Research tool and repository for archaeogenetic data

Archaeogenetics has become a fast-accelerating field, with new data coming out faster than many individual researchers can keep track of and co-analyse. Recently, we have surpassed the threshold of genome-wide data for 10,000 ancient human individuals. In addition, for many of those samples we also have rich metadata ranging from archaeological information to radiocarbon dating.

The way data is currently shared and published via academic papers, at least from genetic analyses, is mainly via releasing raw sequencing data into public repositories such as the ENA, while providing partial metadata on samples via often poorly formatted Excel tables in the Supplement. This creates (at least) the following problems:

  • Intermediate data such as genotypes are often not released at all, making it hard for others to reproduce analyses.
  • The connection between individuals, contextual information, and genetic data becomes hard to maintain, bridging between very different repositories and sources (Excel vs. personal homepages vs. public repositories)
  • Meta-analyses spanning datasets require enormous amounts of work on data collection and curation.

A major initiative to address these problems in human archaeogenetics is the Allen Ancient DNA Resource (“AADR”), which is a curated dataset of public ancient DNA data generated, curated and bundled by David Reich’s ancient DNA laboratory at Harvard University. In many ways, our initiative is inspired by and deriving from this resource. In particular, the AADR currently (April 2023) is arguably the most complete resource world-wide that provides genome-wide genotype data for ancient human individuals from nearly all publications in the field.
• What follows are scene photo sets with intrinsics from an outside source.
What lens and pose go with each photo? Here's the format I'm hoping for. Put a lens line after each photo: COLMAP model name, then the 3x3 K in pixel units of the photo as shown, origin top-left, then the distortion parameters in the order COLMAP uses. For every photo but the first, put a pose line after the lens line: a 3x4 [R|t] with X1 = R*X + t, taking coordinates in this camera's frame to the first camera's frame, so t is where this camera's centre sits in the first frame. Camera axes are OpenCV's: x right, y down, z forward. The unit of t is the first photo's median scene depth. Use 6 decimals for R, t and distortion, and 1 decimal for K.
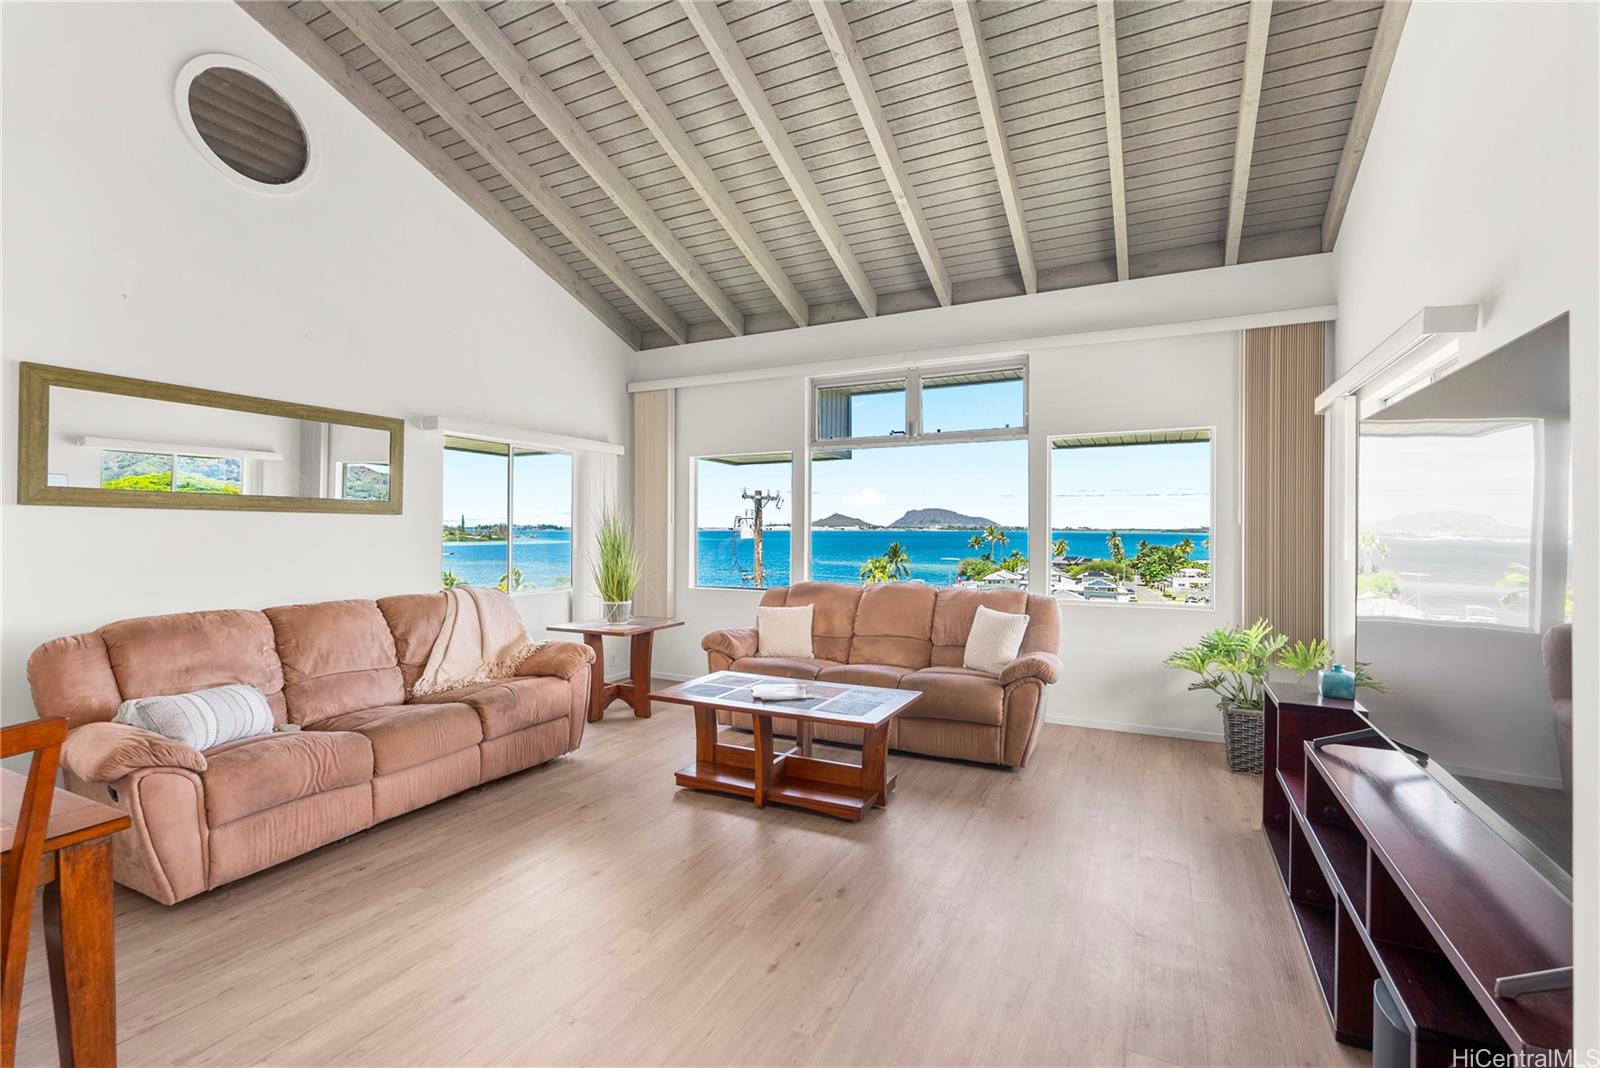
lens RADIAL K [[708.2, 0, 802.7], [0, 708.2, 530.0], [0, 0, 1]] dist [-0.004516, 0.001485]
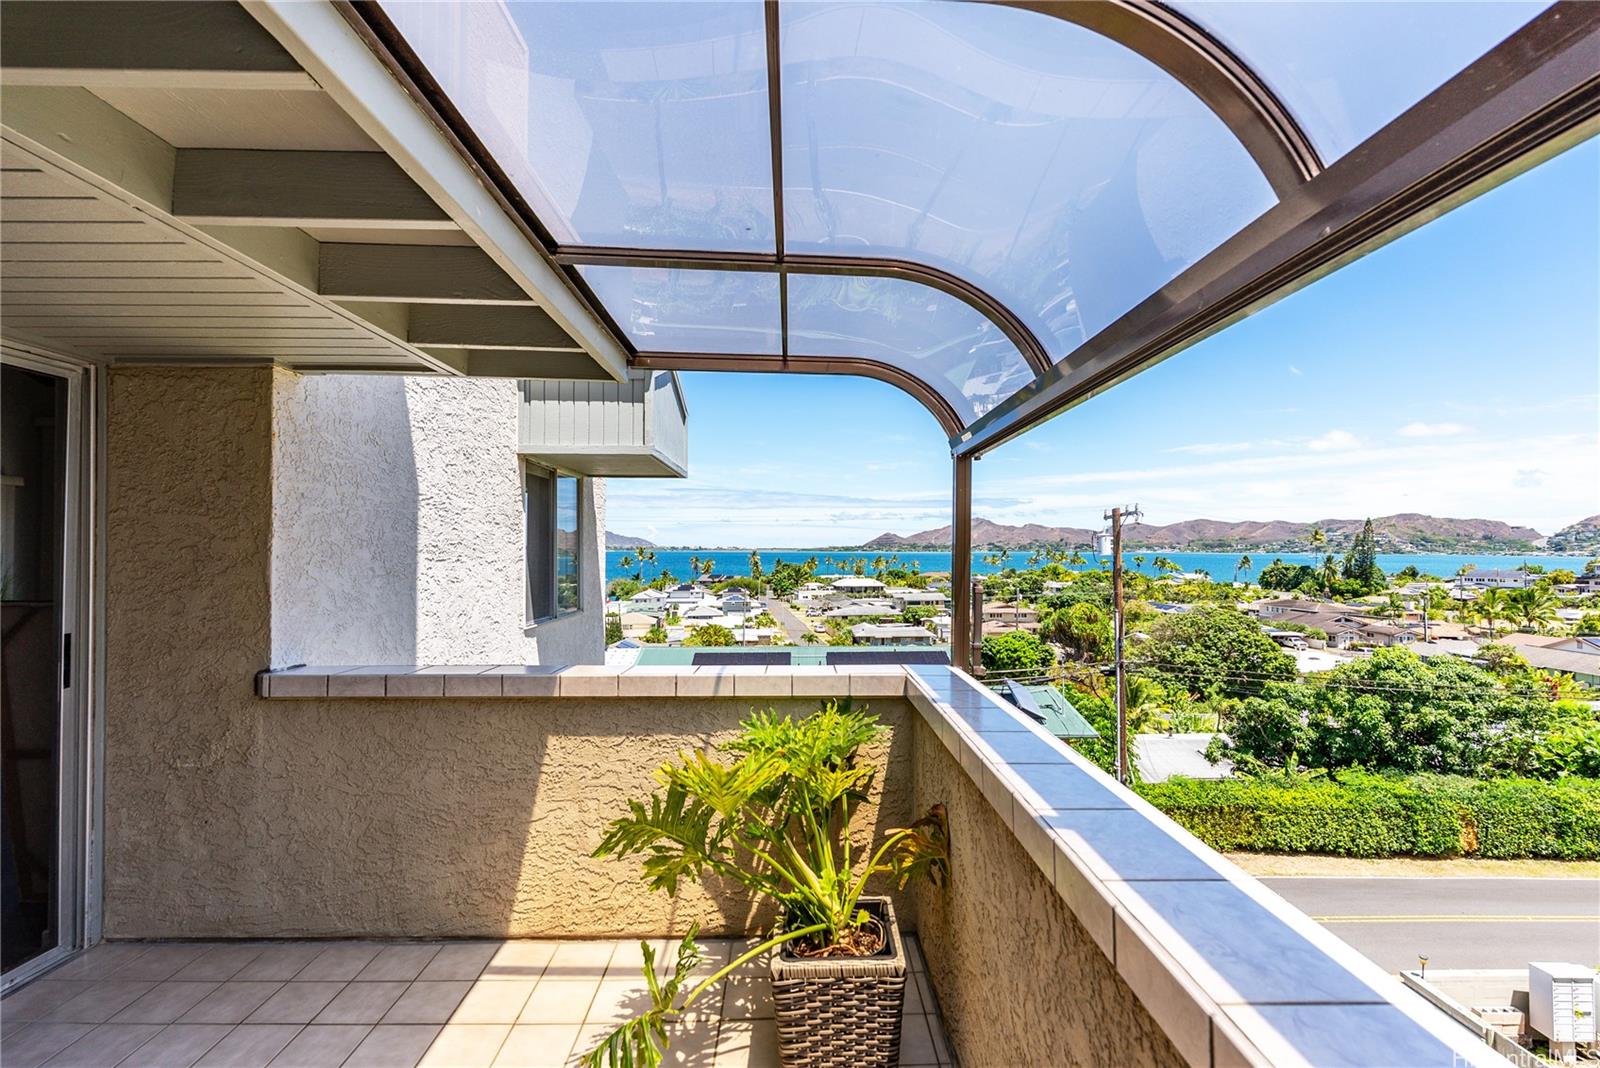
lens RADIAL K [[708.2, 0, 801.2], [0, 708.2, 543.4], [0, 0, 1]] dist [-0.004516, 0.001485]
pose [[0.890635, -0.001611, 0.454717, 0.412957], [0.005927, 0.999950, -0.008066, -0.004735], [-0.454681, 0.009879, 0.890600, -0.644927]]
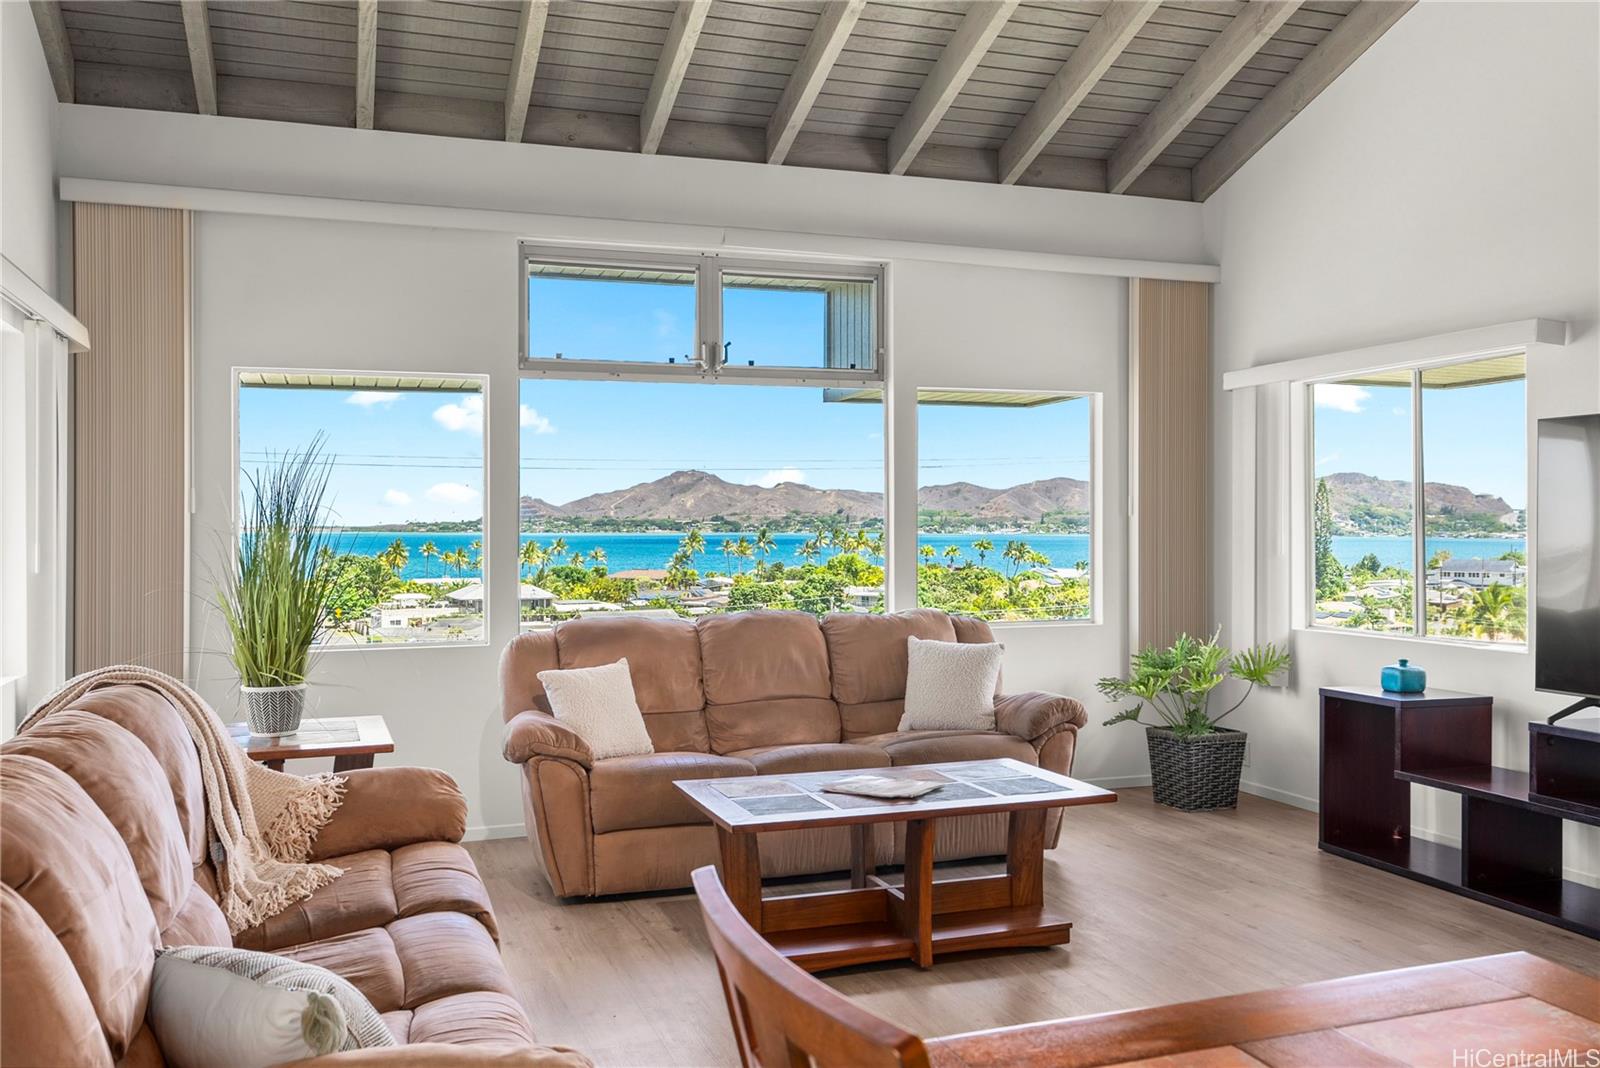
lens RADIAL K [[1340.2, 0, 798.5], [0, 1340.2, 532.6], [0, 0, 1]] dist [0.011057, -0.007200]
pose [[0.697294, -0.007080, 0.716751, -0.709559], [0.004556, 0.999975, 0.005446, 0.000621], [-0.716771, -0.000532, 0.697308, 0.185579]]
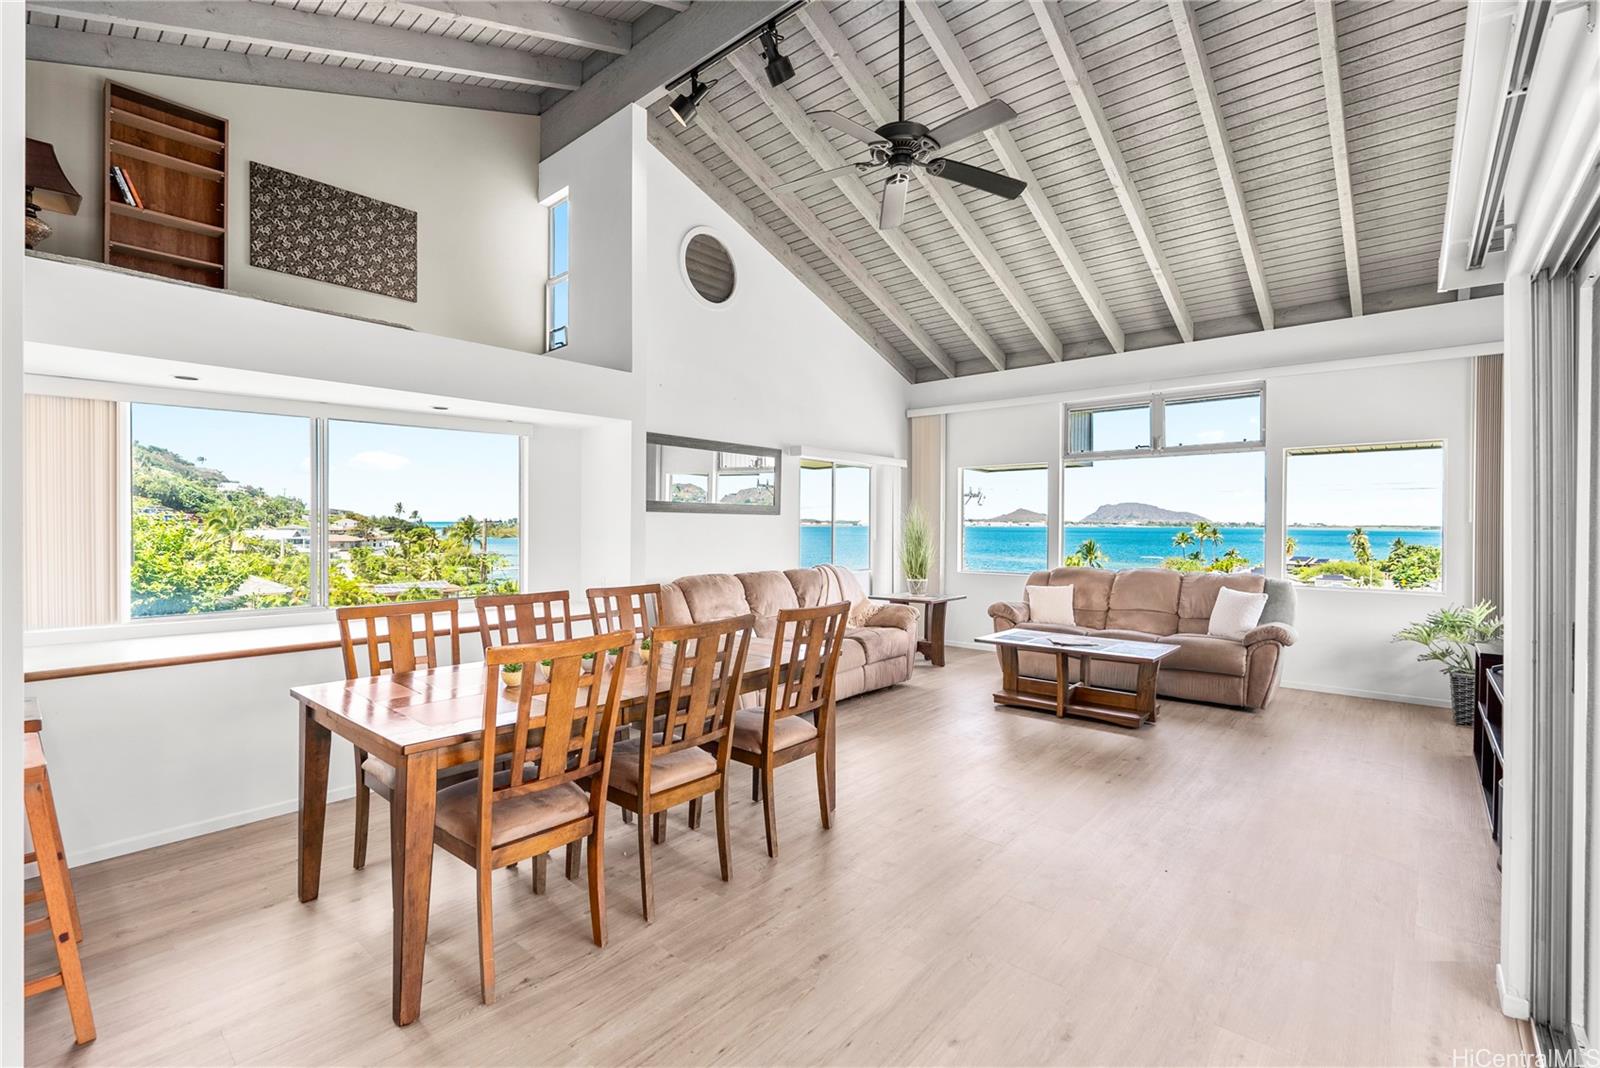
lens RADIAL K [[708.2, 0, 803.2], [0, 708.2, 528.1], [0, 0, 1]] dist [-0.004516, 0.001485]
pose [[0.968624, 0.003077, -0.248510, -0.153084], [-0.002183, 0.999990, 0.003872, -0.000258], [0.248520, -0.003208, 0.968622, -0.384739]]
Our public archives derive to a large extent directly from the AARD, while many curated packages, in particular from 2019 and later, contain data compiled and generated by us. But our initiative also differs in important aspects from the AARD:

  • Instead of providing the data in one monolithic dataset, we decided to structure the data in terms of packages, which typically (but don’t have to) contain data from single publications. This makes it much simpler for us to keep the resource up to date, as new packages can simply be added, and patches to individual packages are light-weight and don’t necessitate an update of the entire dataset.
  • To facilitate working with this more de-centralised package-oriented system, we provide our command line utility trident, which is provided as pre-compiled executable for all major operating systems and is continuously developed and maintained.
  • We formalised and standardised the contextual data delivered alongside the genetic data in the AARD to a machine-readable standard (see standard and details on the janno-file.

All in all, we hope POSEIDON 2.0 contributes to making the fast-growing field of archaeogenetics more reproducible and ultimately brings us closer to the FAIR principles of open data: Findability, Accessibility, Interoperability, Reusability.